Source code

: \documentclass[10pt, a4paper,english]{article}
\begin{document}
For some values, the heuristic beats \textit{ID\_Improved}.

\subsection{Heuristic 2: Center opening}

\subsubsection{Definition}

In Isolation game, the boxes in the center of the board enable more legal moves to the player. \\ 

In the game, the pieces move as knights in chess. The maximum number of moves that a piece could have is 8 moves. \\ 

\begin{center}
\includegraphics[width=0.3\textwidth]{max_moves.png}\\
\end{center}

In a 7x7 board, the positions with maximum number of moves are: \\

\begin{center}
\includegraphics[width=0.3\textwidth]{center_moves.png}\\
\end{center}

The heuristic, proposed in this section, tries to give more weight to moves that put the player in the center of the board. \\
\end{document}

---

What is needed here is every record above, repeated exactly.

◆ ANSWER
Source code

: \documentclass[10pt, a4paper,english]{article}
\begin{document}
For some values, the heuristic beats \textit{ID\_Improved}.

\subsection{Heuristic 2: Center opening}

\subsubsection{Definition}

In Isolation game, the boxes in the center of the board enable more legal moves to the player. \\ 

In the game, the pieces move as knights in chess. The maximum number of moves that a piece could have is 8 moves. \\ 

\begin{center}
\includegraphics[width=0.3\textwidth]{max_moves.png}\\
\end{center}

In a 7x7 board, the positions with maximum number of moves are: \\

\begin{center}
\includegraphics[width=0.3\textwidth]{center_moves.png}\\
\end{center}

The heuristic, proposed in this section, tries to give more weight to moves that put the player in the center of the board. \\
\end{document}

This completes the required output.